### Data excerpts
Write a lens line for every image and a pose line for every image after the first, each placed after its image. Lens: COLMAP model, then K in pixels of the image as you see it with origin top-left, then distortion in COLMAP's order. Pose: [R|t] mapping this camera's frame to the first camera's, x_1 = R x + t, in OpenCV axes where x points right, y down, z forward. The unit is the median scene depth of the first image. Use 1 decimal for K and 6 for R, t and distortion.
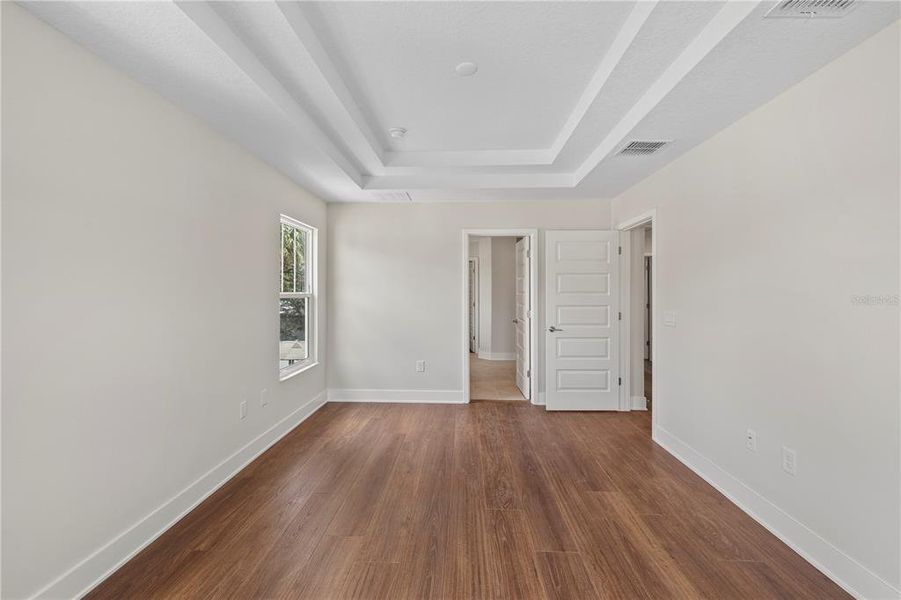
lens RADIAL K [[383.6, 0, 451.1], [0, 383.6, 297.8], [0, 0, 1]] dist [-0.000620, 0.000032]
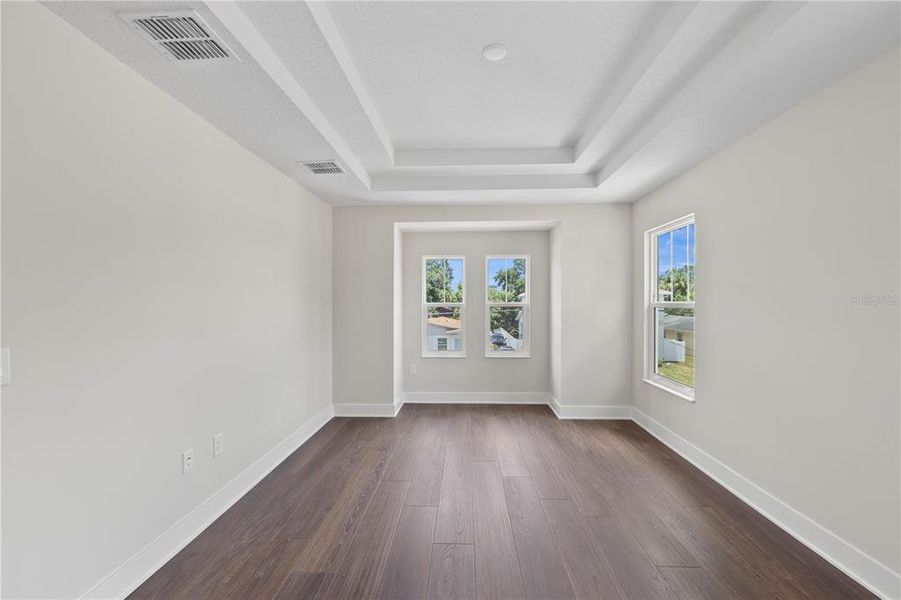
lens RADIAL K [[383.6, 0, 451.4], [0, 383.6, 299.3], [0, 0, 1]] dist [-0.000620, 0.000032]
pose [[-0.999964, -0.007324, -0.004256, 0.156902], [-0.007333, 0.999971, 0.002038, -0.027463], [0.004241, 0.002069, -0.999989, 1.983866]]
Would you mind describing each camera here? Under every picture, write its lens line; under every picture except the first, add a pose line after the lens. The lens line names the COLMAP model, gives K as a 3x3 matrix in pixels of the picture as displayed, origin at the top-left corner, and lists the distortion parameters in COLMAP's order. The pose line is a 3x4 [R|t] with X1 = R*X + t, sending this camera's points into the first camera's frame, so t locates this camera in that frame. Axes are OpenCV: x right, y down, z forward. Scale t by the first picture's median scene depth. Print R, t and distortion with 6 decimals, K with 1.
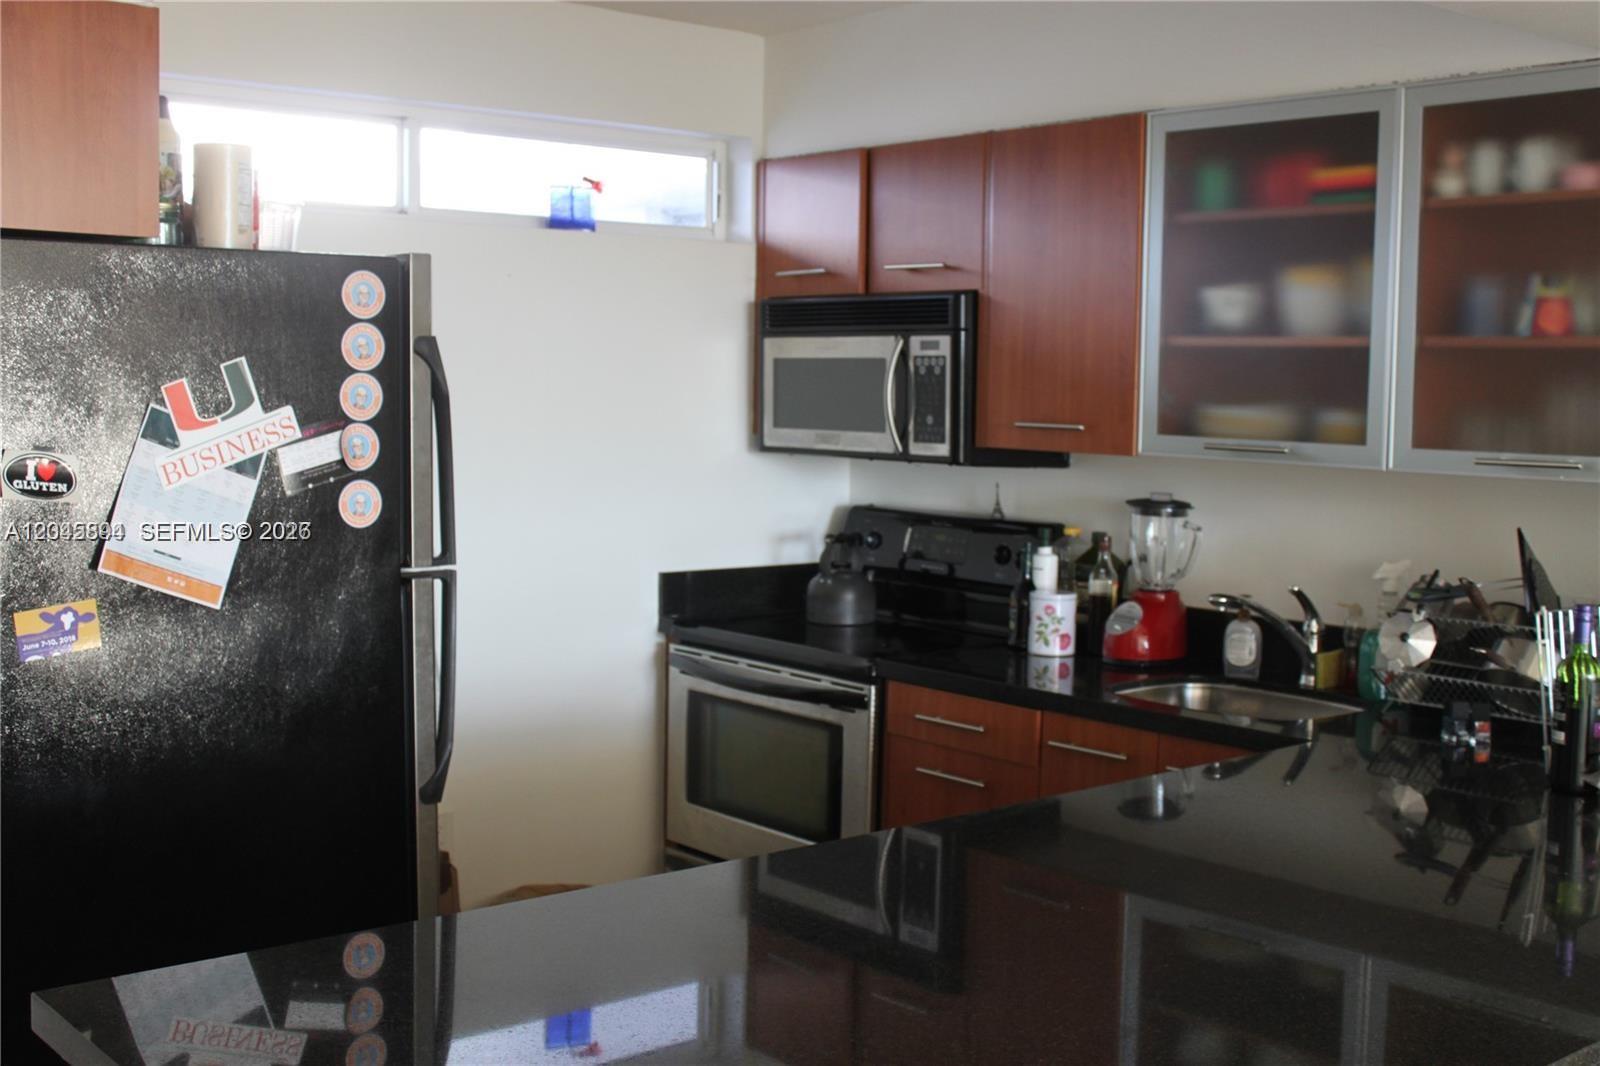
lens RADIAL K [[1853.6, 0, 800.0], [0, 1853.6, 533.0], [0, 0, 1]] dist [-0.077212, 0.068273]
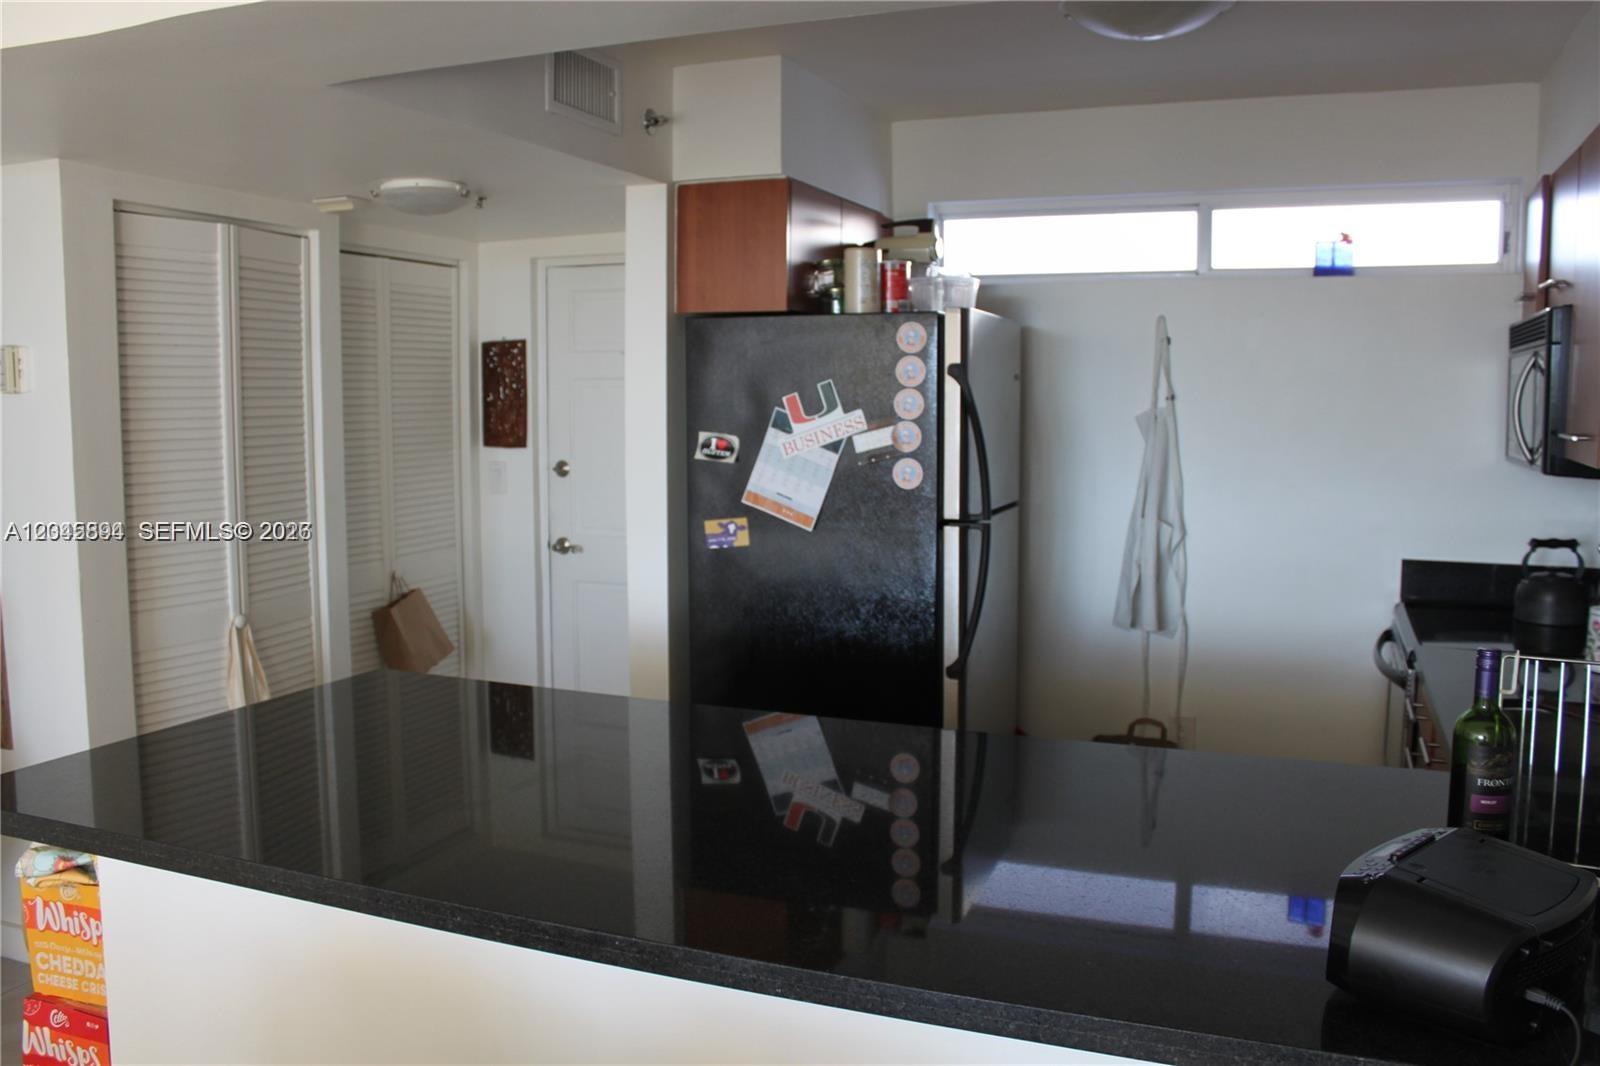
lens RADIAL K [[1302.2, 0, 802.1], [0, 1302.2, 512.8], [0, 0, 1]] dist [-0.111870, 0.001900]
pose [[0.470662, 0.066057, -0.879837, 0.660497], [-0.069366, 0.996877, 0.037737, -0.017700], [0.879583, 0.043270, 0.473774, 0.402660]]
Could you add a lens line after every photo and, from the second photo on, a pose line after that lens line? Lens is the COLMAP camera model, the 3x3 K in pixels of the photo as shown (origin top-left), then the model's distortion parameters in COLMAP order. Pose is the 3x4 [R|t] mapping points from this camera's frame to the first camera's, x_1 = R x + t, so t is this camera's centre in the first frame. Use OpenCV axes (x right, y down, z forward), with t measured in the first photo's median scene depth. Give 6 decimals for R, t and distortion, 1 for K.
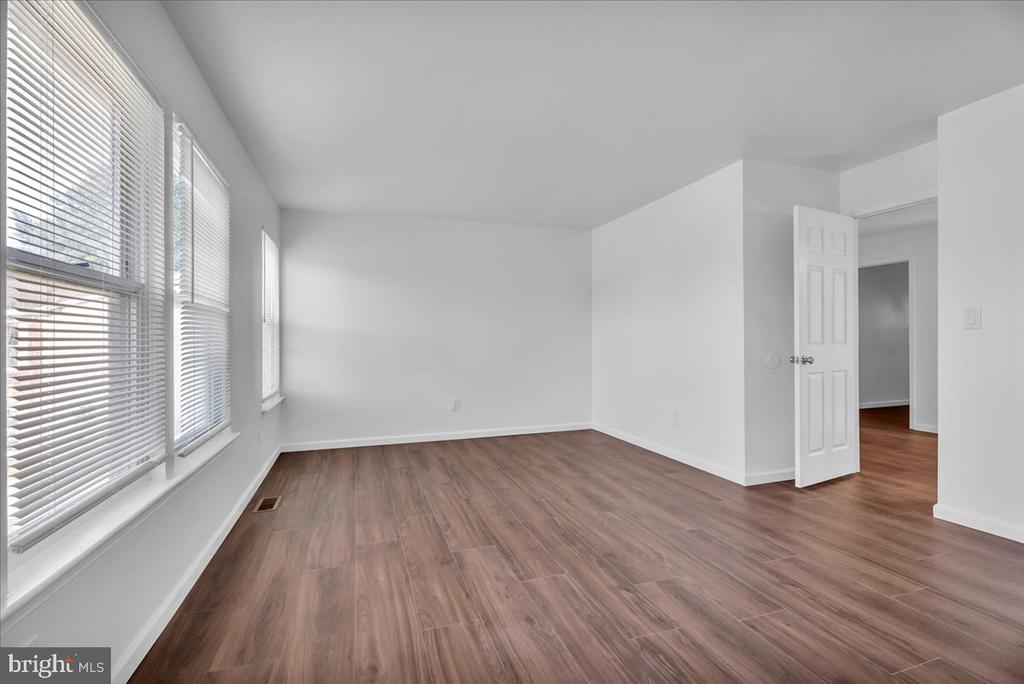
lens RADIAL K [[457.8, 0, 512.2], [0, 457.8, 340.4], [0, 0, 1]] dist [0.001325, -0.001515]
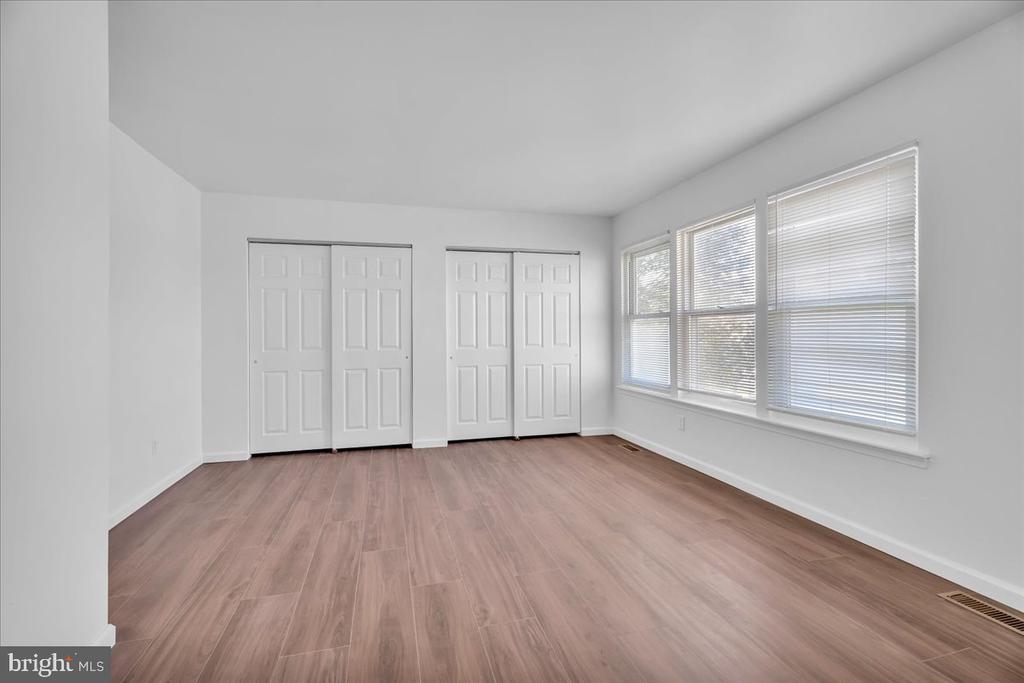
lens RADIAL K [[457.8, 0, 511.5], [0, 457.8, 336.4], [0, 0, 1]] dist [0.001325, -0.001515]
pose [[-0.998576, 0.014834, 0.051244, 0.061680], [0.015142, 0.999870, 0.005621, -0.017237], [-0.051154, 0.006389, -0.998670, 1.973331]]
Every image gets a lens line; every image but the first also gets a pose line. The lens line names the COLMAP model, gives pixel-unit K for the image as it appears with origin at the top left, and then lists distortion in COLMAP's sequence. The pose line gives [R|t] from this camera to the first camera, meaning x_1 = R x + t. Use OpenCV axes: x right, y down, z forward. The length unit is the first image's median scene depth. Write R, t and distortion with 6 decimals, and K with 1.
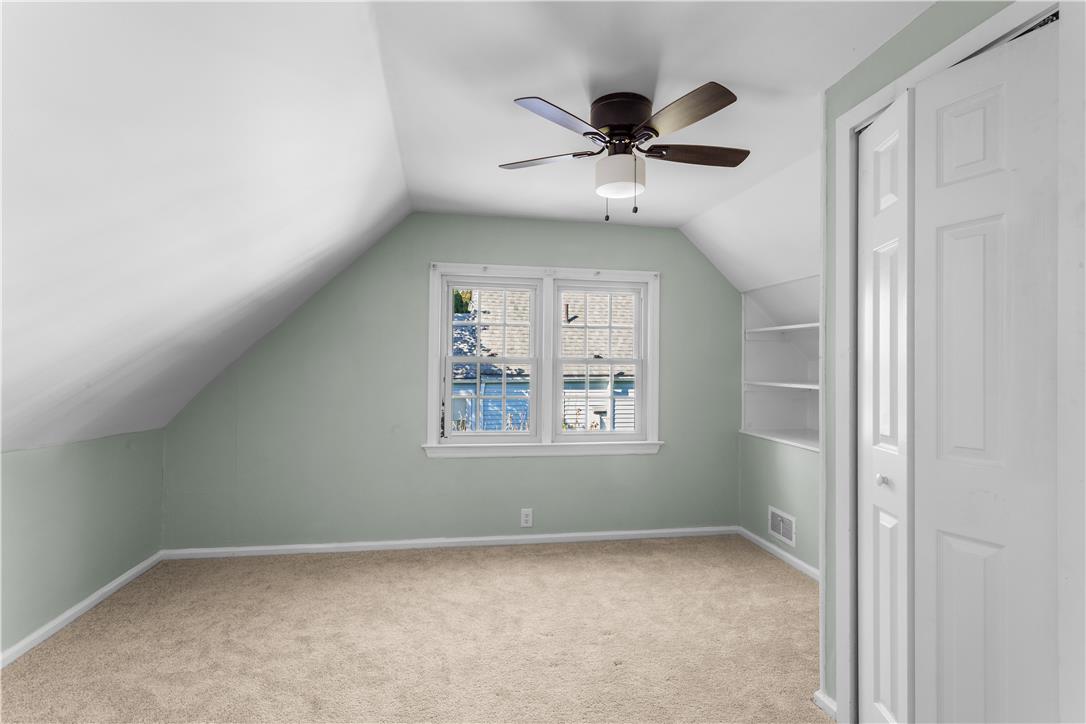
######
• Task details:
An exact reprint of the records above is required, with all pictures left out.

• Answer space:
Write a lens line for every image and a pose line for every image after the first, each placed after its image. Lens: COLMAP model, then K in pixels of the image as you see it with origin top-left, then distortion in COLMAP's order. Pose: [R|t] mapping this camera's frame to the first camera's, x_1 = R x + t, in OpenCV axes where x points right, y down, z forward. The unit is the median scene depth of the first image. Use 1 decimal for K and 6 for R, t and distortion.
lens RADIAL K [[383.6, 0, 451.1], [0, 383.6, 297.8], [0, 0, 1]] dist [-0.000620, 0.000032]
lens RADIAL K [[383.6, 0, 451.4], [0, 383.6, 299.3], [0, 0, 1]] dist [-0.000620, 0.000032]
pose [[-0.999964, -0.007324, -0.004256, 0.156902], [-0.007333, 0.999971, 0.002038, -0.027463], [0.004241, 0.002069, -0.999989, 1.983866]]
Would you mind describing each camera here? Under every picture, write its lens line; under every picture except the first, add a pose line after the lens. The lens line names the COLMAP model, gives K as a 3x3 matrix in pixels of the picture as displayed, origin at the top-left corner, and lists the distortion parameters in COLMAP's order. The pose line is a 3x4 [R|t] with X1 = R*X + t, sending this camera's points into the first camera's frame, so t locates this camera in that frame. Axes are OpenCV: x right, y down, z forward. Scale t by the first picture's median scene depth. Print R, t and distortion with 6 decimals, K with 1.
lens RADIAL K [[1853.6, 0, 800.0], [0, 1853.6, 533.0], [0, 0, 1]] dist [-0.077212, 0.068273]
lens RADIAL K [[1302.2, 0, 802.1], [0, 1302.2, 512.8], [0, 0, 1]] dist [-0.111870, 0.001900]
pose [[0.470662, 0.066057, -0.879837, 0.660497], [-0.069366, 0.996877, 0.037737, -0.017700], [0.879583, 0.043270, 0.473774, 0.402660]]
Could you add a lens line after every photo and, from the second photo on, a pose line after that lens line? Lens is the COLMAP camera model, the 3x3 K in pixels of the photo as shown (origin top-left), then the model's distortion parameters in COLMAP order. Pose is the 3x4 [R|t] mapping points from this camera's frame to the first camera's, x_1 = R x + t, so t is this camera's centre in the first frame. Use OpenCV axes (x right, y down, z forward), with t measured in the first photo's median scene depth. Give 6 decimals for R, t and distortion, 1 for K.
lens RADIAL K [[457.8, 0, 512.2], [0, 457.8, 340.4], [0, 0, 1]] dist [0.001325, -0.001515]
lens RADIAL K [[457.8, 0, 511.5], [0, 457.8, 336.4], [0, 0, 1]] dist [0.001325, -0.001515]
pose [[-0.998576, 0.014834, 0.051244, 0.061680], [0.015142, 0.999870, 0.005621, -0.017237], [-0.051154, 0.006389, -0.998670, 1.973331]]
Every image gets a lens line; every image but the first also gets a pose line. The lens line names the COLMAP model, gives pixel-unit K for the image as it appears with origin at the top left, and then lists distortion in COLMAP's sequence. The pose line gives [R|t] from this camera to the first camera, meaning x_1 = R x + t. Use OpenCV axes: x right, y down, z forward. The length unit is the first image's median scene depth. Write R, t and distortion with 6 decimals, and K with 1.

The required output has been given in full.